- Born: Kenneth D. Peach, Sr. March 6, 1903 El Reno, Oklahoma, U.S.
- Died: February 27, 1988 (aged 84) Los Angeles, California, U.S.
- Occupation: Cinematographer
- Years active: 1923–1984
- Spouse: Pauline Curley ​(m. 1922)​
- Children: 3

= Kenneth Peach =

American cinematographer

Kenneth D. Peach, Sr. (March 6, 1903 – February 27, 1988) was an American cinematographer.

==Biography==
Kenneth D. Peach Sr. was born in El Reno, Indian Territory (in what is now Oklahoma). Peach entered the film industry in 1923 and became a director of photography in 1926. He worked with composite processes, miniatures, montages and matte shots for Tiffany Pictures for two years, then joined Fred Jackman's technical effects department at Warner Bros.- First National for three years. In 1931, he joined RKO Pictures' special effects department. In 1933, he began a long association with producer Hal Roach of Hal Roach Studios, where he shot several Laurel and Hardy films (Dirty Work, Sons of the Desert). In his later career, he worked in both film and television, in TV series such as Lassie (73 episodes, 1958–1960), The Outer Limits (25 episodes, 1964–1965), H.R. Pufnstuf (17 episodes, 1969–1970), Taxi (59 episodes, 1980–1983), before retiring in 1984.

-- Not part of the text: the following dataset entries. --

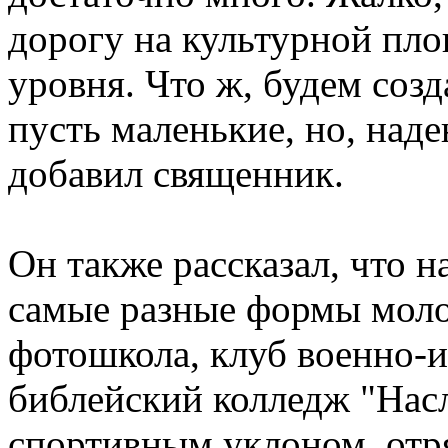
дорогу на культурной пл
уровня. Что ж, будем соз
пусть маленькие, но, наде
добавил священник.
Он также рассказал, что н
самые разные формы моло
фотошкола, клуб военно-
библейский колледж "Насл
спортивным уклоном, отр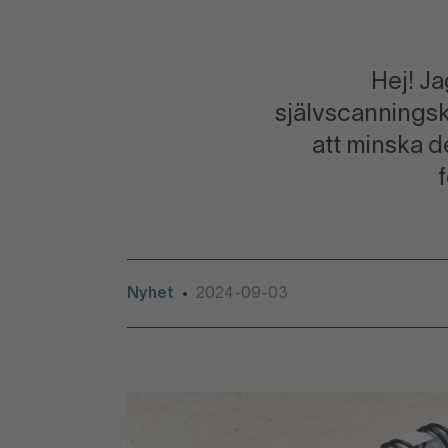
Hej! Ja
självscanningsk
att minska d
Nyhet
2024-09-03
•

He was married to actress Pauline Curley from 1922 until his death. They had three children: Kenneth Peach, Jr., a cinematographer; Martin Peach, a key grip on the Disney television series, Wizards of Waverly Place; and a daughter, Pauline A. Reynolds.

Peach died on February 27, 1988, at the age of 84. He and his wife Pauline (who died on December 16, 2000) are buried together in the Lincoln Terrace section of Forest Lawn-Hollywood Hills Cemetery in Los Angeles, California.